The difference now as opposed to when I was in college 30 years ago is that it is much more difficult to gain admittance to top colleges and gain scholarship money for the others, and this is during time when college costs are outpacing income. Back in my day, I don’t think a bad semester would really affect most students.
Something similar happened to my mother, only she ended up with a C in a couple of classes. Her parents couldn’t have cared less because “girls don’t need college” was the prevailing thought at the time.
The thing is, these days, with families who are sophisticated about this sort of thing, intervention, testing and diagnosis, and accommodations should in theory, help AVOID a dip in grades.
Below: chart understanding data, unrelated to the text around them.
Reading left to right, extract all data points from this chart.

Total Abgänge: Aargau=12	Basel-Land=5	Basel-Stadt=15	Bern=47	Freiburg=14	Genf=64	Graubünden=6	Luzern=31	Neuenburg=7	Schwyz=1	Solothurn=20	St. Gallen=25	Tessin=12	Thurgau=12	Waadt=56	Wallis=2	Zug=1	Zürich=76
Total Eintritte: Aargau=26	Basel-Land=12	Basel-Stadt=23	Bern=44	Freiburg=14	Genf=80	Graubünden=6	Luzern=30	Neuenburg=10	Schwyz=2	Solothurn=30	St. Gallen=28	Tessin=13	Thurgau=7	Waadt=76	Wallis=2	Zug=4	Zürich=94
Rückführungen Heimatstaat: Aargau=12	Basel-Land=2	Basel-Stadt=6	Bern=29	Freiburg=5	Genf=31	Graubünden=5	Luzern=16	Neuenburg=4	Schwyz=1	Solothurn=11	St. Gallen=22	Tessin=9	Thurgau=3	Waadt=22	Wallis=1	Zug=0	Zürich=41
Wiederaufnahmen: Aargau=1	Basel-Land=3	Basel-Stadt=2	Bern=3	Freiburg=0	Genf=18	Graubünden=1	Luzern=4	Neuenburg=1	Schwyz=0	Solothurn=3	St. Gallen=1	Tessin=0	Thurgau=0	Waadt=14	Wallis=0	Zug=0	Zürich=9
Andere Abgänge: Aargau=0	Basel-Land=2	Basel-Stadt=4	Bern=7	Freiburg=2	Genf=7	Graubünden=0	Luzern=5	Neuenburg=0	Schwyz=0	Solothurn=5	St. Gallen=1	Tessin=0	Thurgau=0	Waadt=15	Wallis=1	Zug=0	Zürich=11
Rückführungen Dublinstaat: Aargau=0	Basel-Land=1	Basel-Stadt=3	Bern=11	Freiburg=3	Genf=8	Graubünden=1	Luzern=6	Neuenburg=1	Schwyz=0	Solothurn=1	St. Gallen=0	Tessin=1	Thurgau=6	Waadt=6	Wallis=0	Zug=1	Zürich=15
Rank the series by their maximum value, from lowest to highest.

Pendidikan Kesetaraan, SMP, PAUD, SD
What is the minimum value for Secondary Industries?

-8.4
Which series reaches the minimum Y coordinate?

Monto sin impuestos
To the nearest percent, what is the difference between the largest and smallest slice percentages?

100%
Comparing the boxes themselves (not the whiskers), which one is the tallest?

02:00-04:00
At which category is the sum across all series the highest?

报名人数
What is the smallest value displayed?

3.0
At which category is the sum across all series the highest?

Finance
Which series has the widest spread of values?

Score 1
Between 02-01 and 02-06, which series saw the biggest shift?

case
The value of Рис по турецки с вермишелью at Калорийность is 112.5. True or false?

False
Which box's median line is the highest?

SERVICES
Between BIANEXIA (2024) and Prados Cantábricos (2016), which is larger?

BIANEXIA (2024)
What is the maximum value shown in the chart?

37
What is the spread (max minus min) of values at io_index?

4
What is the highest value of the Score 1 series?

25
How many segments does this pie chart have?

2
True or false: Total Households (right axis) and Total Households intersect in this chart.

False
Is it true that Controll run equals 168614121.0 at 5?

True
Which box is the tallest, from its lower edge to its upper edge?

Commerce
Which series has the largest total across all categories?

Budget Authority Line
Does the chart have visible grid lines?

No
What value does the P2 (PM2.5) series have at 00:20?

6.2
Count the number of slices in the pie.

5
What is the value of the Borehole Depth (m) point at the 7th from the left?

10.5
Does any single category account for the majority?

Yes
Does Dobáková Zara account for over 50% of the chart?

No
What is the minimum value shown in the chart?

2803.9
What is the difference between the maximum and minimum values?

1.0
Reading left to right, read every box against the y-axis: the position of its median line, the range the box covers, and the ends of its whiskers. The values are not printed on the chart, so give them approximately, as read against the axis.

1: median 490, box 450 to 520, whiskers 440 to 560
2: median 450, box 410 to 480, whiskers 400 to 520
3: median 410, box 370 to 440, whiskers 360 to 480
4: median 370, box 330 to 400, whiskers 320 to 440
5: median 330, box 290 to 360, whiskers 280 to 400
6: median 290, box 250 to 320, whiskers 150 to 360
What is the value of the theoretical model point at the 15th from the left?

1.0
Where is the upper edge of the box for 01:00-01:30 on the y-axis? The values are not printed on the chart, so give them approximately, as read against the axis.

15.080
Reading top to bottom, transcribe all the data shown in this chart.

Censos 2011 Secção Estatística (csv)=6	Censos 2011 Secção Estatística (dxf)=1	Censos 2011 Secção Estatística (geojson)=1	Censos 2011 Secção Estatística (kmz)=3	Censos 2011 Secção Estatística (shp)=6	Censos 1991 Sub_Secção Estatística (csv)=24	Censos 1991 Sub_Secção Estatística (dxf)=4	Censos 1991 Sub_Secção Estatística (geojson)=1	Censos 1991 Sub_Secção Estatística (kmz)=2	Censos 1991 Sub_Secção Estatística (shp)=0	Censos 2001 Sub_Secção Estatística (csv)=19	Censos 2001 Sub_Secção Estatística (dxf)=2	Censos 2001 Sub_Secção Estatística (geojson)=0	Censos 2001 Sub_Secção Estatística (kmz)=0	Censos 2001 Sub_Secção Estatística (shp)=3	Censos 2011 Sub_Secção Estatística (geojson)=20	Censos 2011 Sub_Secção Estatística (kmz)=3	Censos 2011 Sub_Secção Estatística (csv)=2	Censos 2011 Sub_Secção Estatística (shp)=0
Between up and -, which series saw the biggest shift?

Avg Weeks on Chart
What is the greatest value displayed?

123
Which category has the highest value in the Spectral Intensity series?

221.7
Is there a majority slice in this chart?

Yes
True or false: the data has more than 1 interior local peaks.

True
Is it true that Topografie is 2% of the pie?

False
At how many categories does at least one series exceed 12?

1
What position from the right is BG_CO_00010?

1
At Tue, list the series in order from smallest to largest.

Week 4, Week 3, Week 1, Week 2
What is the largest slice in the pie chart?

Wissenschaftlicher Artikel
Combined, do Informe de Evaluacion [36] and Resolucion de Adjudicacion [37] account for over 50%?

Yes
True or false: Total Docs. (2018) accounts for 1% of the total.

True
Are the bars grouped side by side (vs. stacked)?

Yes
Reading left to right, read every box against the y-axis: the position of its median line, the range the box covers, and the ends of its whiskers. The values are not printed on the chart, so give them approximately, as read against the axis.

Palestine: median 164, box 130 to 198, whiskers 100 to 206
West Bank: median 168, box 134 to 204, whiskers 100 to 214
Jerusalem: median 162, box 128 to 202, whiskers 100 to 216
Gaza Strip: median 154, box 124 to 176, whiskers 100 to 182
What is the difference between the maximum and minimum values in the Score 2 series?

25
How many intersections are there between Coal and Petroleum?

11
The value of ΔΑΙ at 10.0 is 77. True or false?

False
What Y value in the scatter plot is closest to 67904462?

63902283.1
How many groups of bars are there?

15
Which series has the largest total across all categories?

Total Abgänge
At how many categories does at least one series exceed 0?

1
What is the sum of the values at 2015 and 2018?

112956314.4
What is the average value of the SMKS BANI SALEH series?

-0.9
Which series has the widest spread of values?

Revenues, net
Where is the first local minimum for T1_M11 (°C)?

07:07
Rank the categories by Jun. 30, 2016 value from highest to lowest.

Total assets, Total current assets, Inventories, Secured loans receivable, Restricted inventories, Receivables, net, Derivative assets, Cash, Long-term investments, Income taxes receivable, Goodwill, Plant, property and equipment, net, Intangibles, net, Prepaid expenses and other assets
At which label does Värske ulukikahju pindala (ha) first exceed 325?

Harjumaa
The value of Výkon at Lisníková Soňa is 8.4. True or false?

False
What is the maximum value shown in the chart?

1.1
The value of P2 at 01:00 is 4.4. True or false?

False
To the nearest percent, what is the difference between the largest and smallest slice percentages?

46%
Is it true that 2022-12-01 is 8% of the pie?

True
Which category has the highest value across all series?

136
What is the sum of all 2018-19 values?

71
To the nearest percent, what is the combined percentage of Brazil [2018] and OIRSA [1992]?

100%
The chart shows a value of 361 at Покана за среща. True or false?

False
And the other option is a medical withdrawal to keep the transcript clean- which parents on this forum often suggest.
The kids who come on here for help with their appeals, generally do NOT come from families who are advocating for them in a knowledgeable way and many are actually even afraid to tell their parents.
Some of them have legitimate diagnosable problems that would merit support, accommodations or a medical withdrawal but without the advice of adults who know how things work, fail.
I personally think this is one of the strongest areas for this forum.
I remember a recent poster who was appealing a dismissal and after coming on the forum, got a medical withdrawal, a medical leave with certain requirements for reentry, and basically a better option than dismissal. Parents on here worked with the kid to understand that life plans have to be flexible and to use the time out to get help needed.
When people criticize CC, I think of this kind of thing. Many parents are willing to help and share what they have learned.